Gymnote’s fate was reported in the Saturday, August 10, 1907 edition of The Poverty Bay Herald as having been flooded while in dry dock when a hatch was left open; possibly the malicious act of a disgruntled worker.  She was deemed too expensive to repair and so was scrapped soon after.

The Peral was launched in 1888 but was withdrawn from service just two years later and ordered destroyed in 1913.  Fortunately, the order was not carried out and the vessel was claimed by the first commander of the Spanish submarine force in 1929 and moved onshore at the submarine base in Cartagena.  On public display in a square of Cartagena since 1965, her condition slowly degraded until she was given a full restoration in 2013 and moved inside the Cartagena Naval Museum where it can be seen today.
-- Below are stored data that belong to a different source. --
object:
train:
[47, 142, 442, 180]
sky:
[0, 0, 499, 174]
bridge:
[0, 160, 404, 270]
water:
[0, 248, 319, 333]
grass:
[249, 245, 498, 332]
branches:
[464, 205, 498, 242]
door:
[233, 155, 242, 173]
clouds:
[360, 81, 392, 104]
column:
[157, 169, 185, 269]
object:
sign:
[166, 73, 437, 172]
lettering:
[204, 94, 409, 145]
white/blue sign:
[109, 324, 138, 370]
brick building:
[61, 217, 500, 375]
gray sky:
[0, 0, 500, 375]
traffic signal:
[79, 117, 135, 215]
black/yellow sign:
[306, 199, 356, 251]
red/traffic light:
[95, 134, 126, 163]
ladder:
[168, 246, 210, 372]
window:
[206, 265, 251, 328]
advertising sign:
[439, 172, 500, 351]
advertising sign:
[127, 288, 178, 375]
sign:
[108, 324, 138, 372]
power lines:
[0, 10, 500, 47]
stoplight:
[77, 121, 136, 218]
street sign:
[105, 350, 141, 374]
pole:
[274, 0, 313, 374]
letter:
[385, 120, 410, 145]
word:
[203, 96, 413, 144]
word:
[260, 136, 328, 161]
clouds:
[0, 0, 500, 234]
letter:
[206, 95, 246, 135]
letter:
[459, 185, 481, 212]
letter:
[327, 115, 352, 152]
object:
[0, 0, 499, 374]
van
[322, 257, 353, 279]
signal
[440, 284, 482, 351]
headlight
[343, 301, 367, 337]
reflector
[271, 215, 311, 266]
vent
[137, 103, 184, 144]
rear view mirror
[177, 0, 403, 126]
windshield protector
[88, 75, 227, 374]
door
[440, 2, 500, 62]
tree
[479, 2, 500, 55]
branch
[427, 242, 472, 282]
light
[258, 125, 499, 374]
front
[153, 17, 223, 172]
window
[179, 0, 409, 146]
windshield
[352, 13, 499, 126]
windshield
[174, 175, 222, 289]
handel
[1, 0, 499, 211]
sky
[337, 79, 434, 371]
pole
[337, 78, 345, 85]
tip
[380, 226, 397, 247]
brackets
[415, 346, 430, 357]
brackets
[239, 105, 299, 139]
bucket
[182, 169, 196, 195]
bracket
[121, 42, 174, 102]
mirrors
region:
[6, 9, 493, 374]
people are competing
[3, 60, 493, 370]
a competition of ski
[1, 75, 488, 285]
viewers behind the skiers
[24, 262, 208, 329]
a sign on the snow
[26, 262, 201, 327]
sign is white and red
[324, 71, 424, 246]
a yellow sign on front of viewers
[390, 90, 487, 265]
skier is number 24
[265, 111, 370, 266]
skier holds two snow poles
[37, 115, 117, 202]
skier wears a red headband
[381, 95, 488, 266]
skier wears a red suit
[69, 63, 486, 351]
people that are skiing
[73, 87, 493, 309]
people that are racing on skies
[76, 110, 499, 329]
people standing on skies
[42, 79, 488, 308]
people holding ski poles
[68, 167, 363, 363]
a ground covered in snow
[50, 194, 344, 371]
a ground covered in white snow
Following the successful test of his first submarine, John Holland scuttled the craft in the Passaic River to keep it secret.  In 1927 it was located, raised, and presented to the Paterson Museum where it is on display.  His second submarine, the Fenian Ram, was intended for use against the British by the Irish Republican Brotherhood.  They stole the submarine and a prototype for the Holland III after a dispute over funding.  The prototype sank while under tow near Whitestone Point in Queens, NY but by 1927 the Fenian Ram ended up at the Paterson Museum in Paterson, NJ. His third boat became the U.S. Navy’s first official submarine, USS Holland, and was in commission from only 1900 to 1905.  She provided five more years of service as a Reserve vessel before being sold for scrap.  Stripped of all fittings, the hull was subsequently sold in October 1916 and put on display in Philadelphia and then at the Bronx International Exposition of Science, Arts and Industries.  It spent several more years on display in Patterson, NJ before finally scrapped in 1932; a great loss to history.  However, Britain’s Royal Navy also ordered a Holland boat in 1900, which operated until 1913.  It sank while under tow to the scrapyard but was located in 1981 and raised the next year.  After prolonged periods of preservation, HMS Holland is now on display at the Royal Navy Submarine Museum providing us with an opportunity to see the design which ushered in the modern era of submarines.